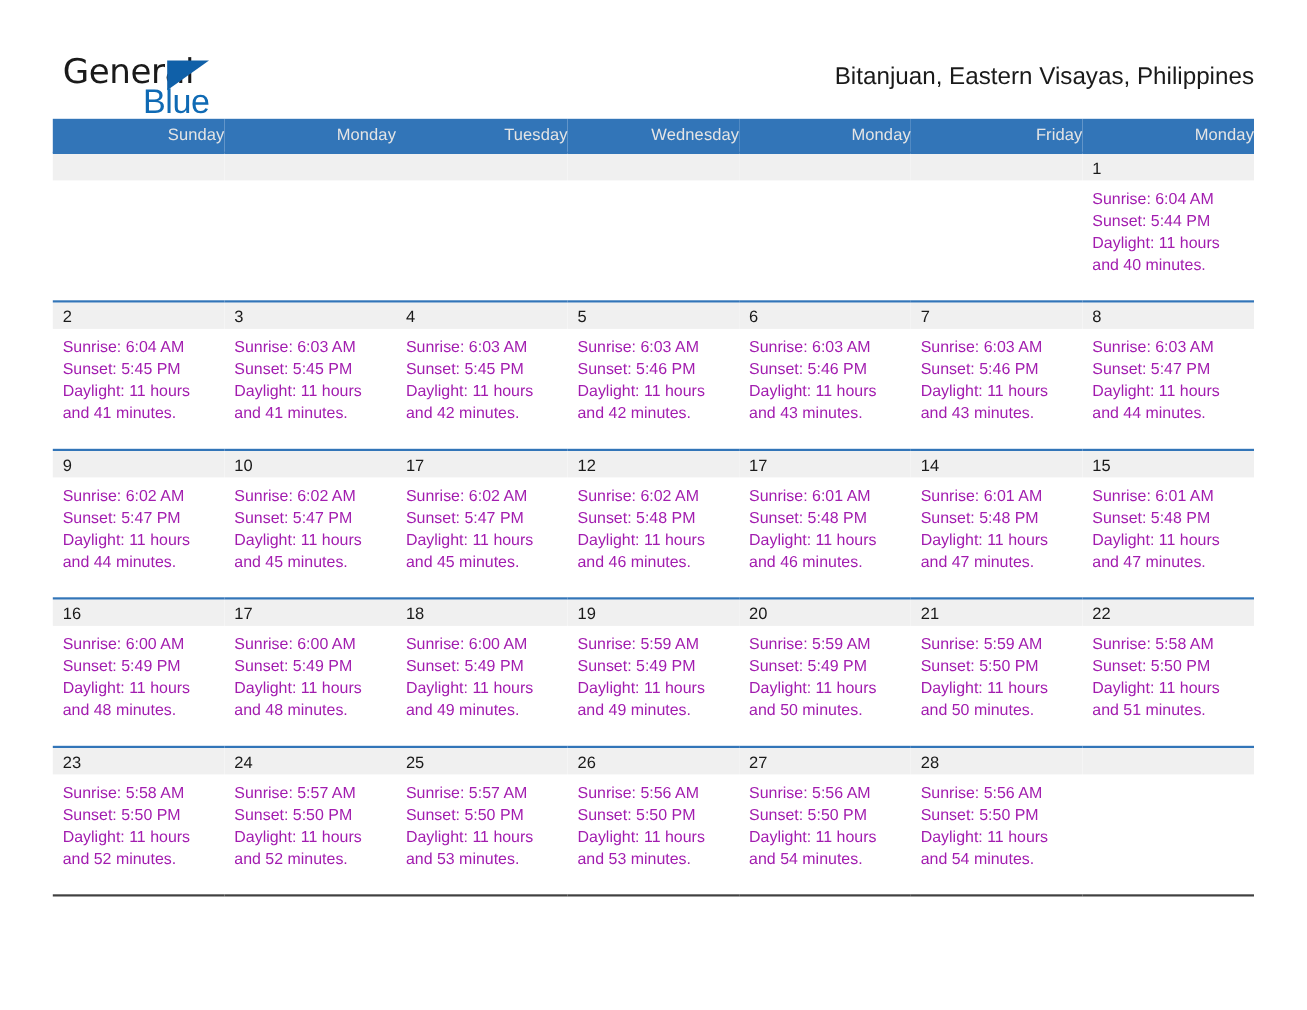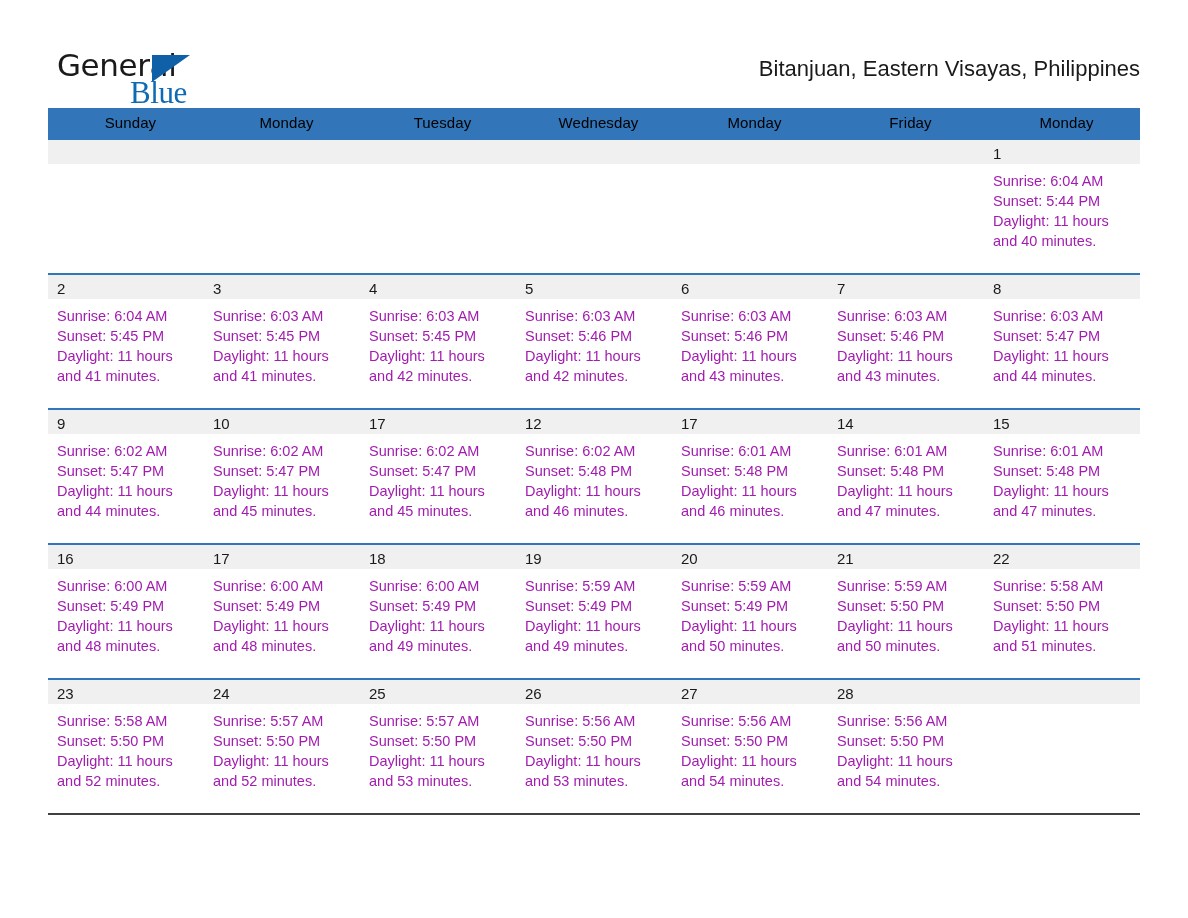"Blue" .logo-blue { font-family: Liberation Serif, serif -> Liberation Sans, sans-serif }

---

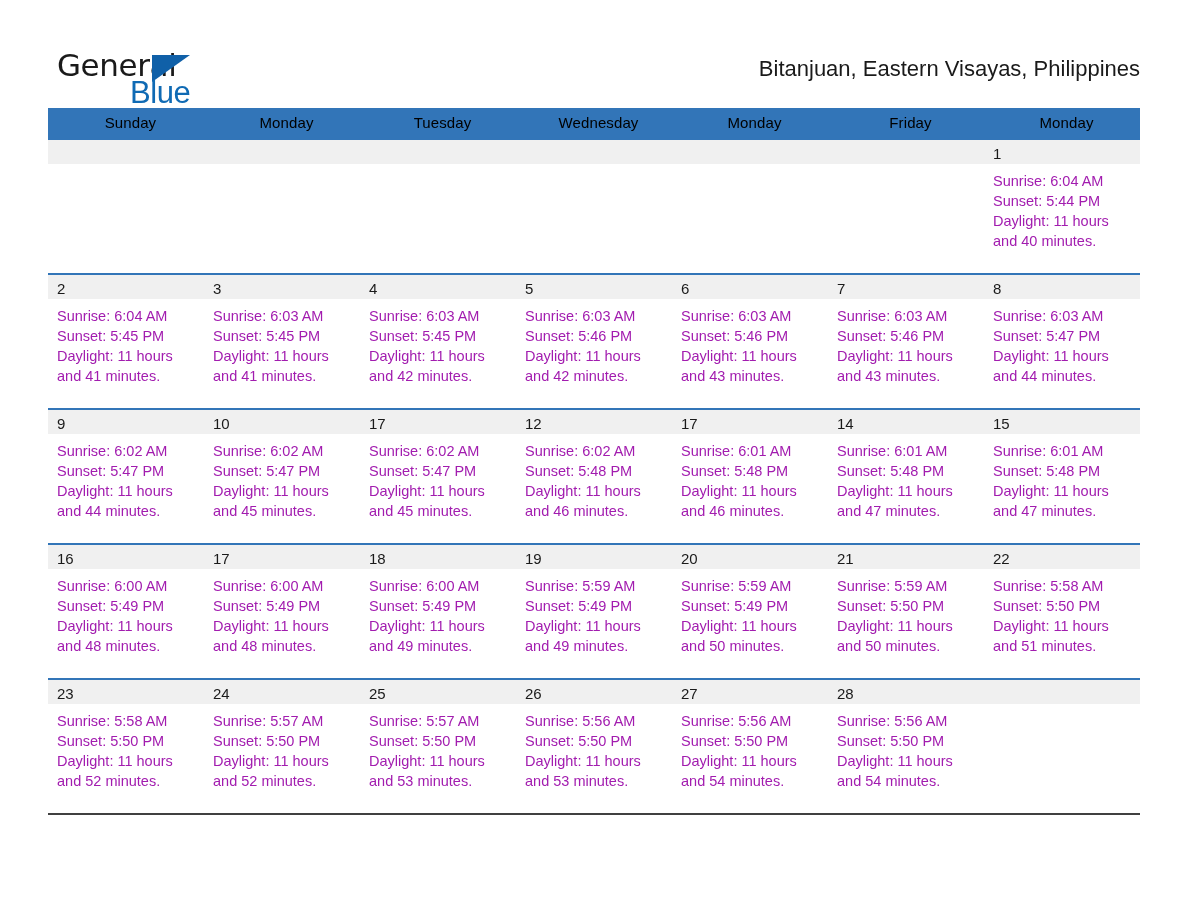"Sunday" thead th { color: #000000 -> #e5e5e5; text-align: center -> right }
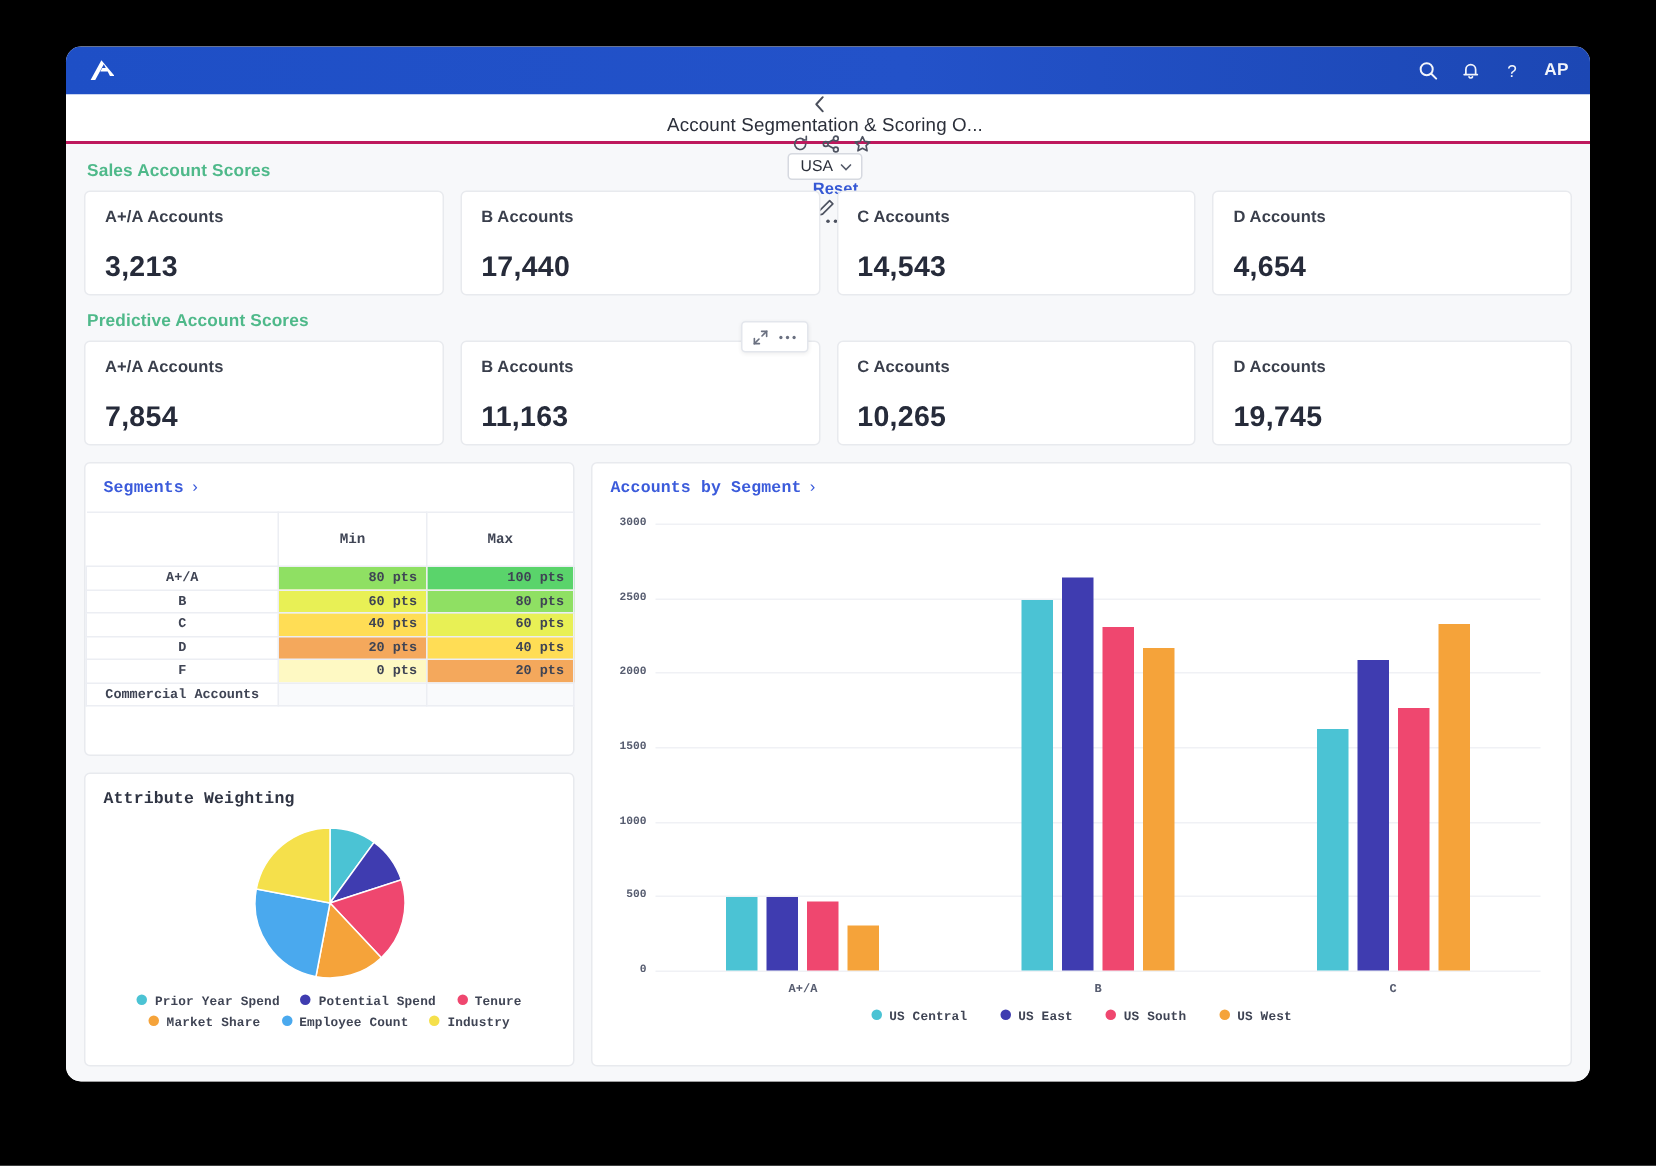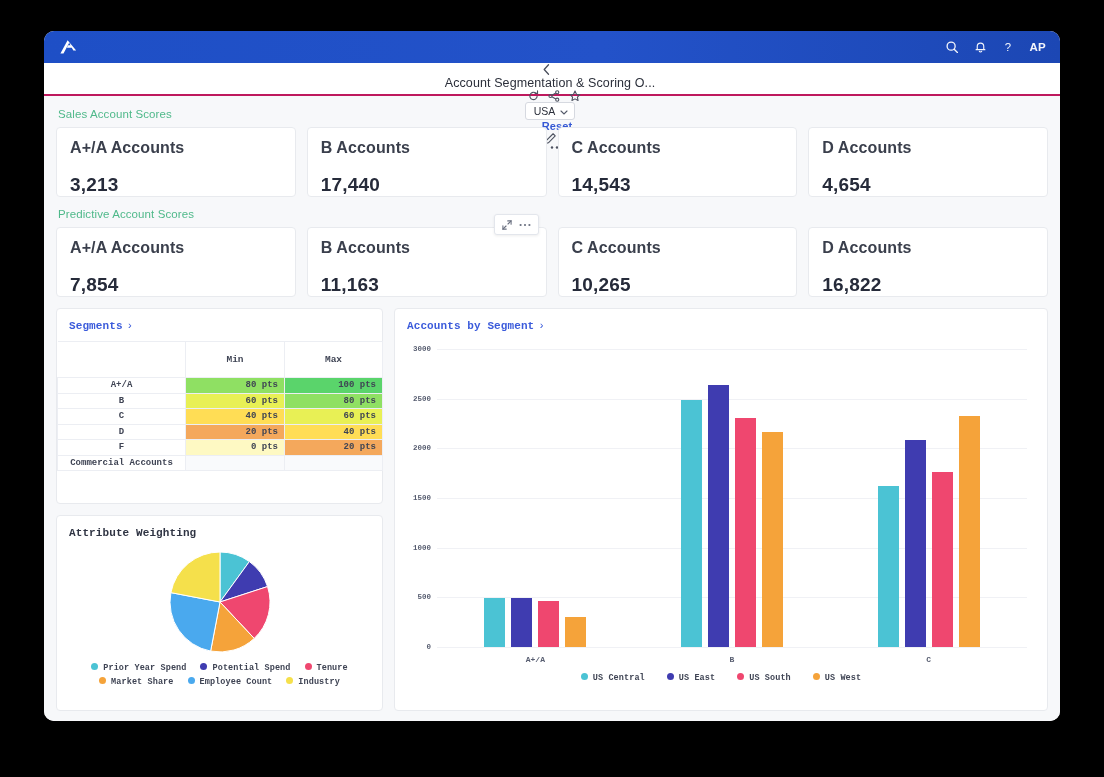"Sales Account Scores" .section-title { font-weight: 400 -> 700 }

--

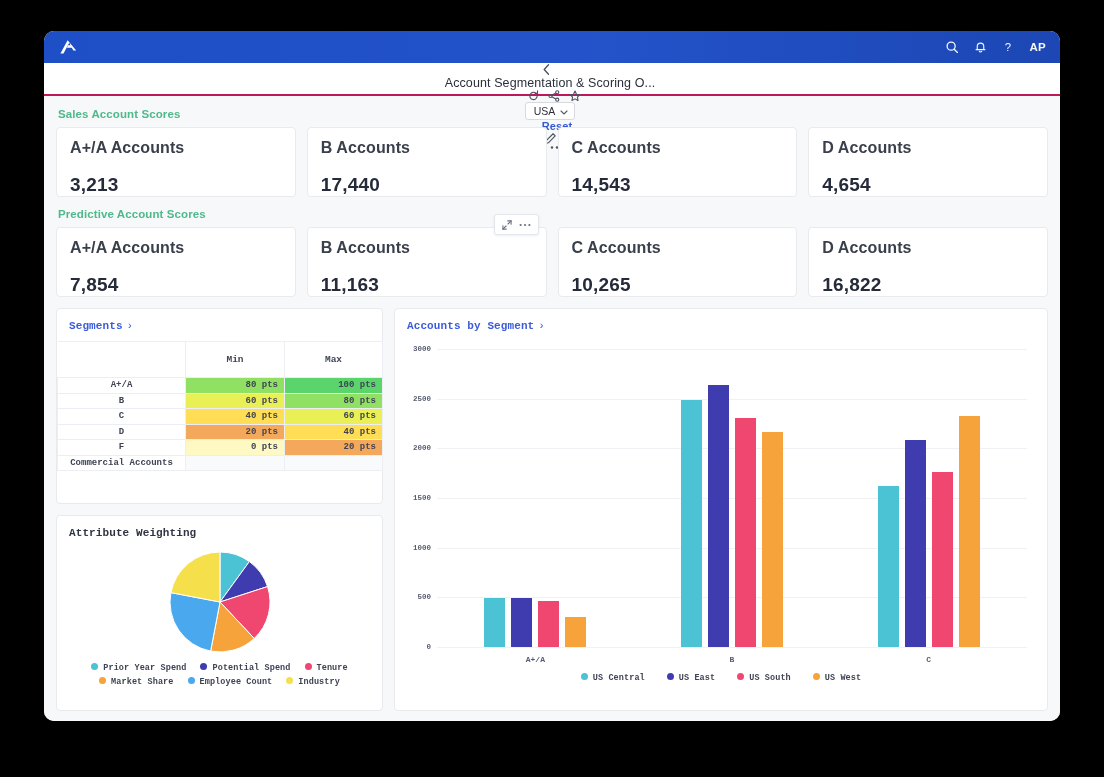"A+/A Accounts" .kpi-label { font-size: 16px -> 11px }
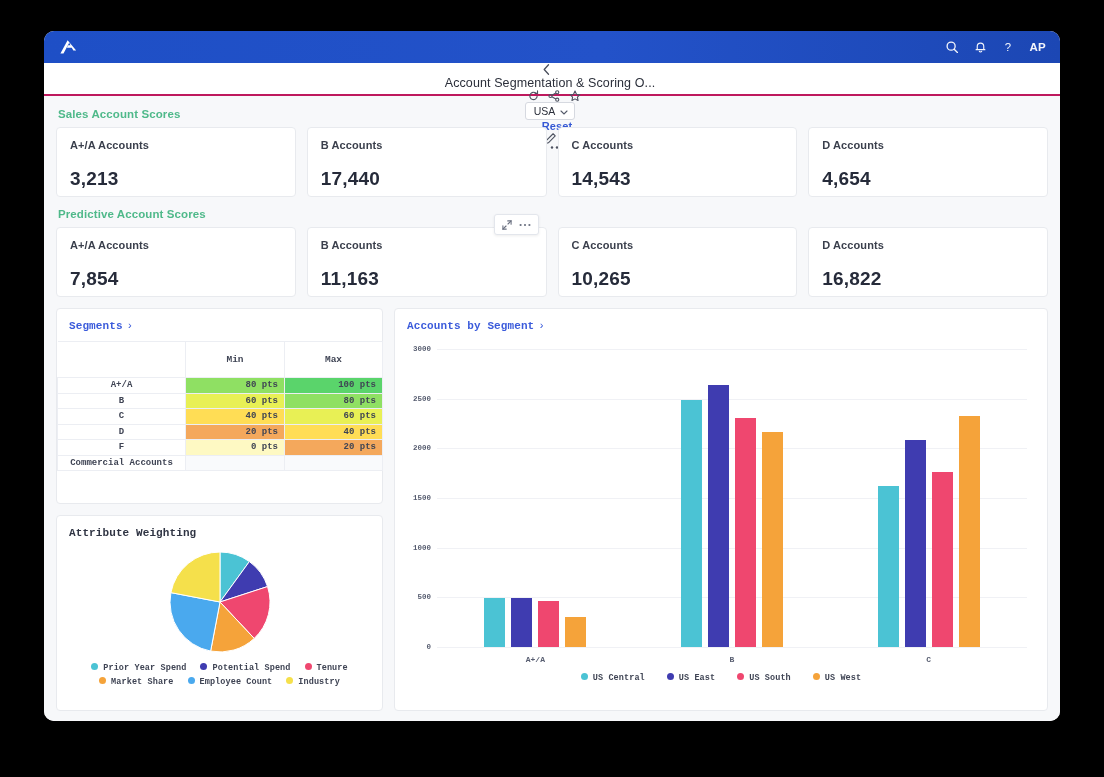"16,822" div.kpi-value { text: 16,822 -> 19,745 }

__REQUIRED ACTION__: Beginning with the line above that contains "font-size: 16px ->" and finishing with the line that contains "text: 16,822 ->", print those lines exactly and only. Skip all pictures.

__ANSWER TO THE PROBLEM__:
"A+/A Accounts" .kpi-label { font-size: 16px -> 11px }
"16,822" div.kpi-value { text: 16,822 -> 19,745 }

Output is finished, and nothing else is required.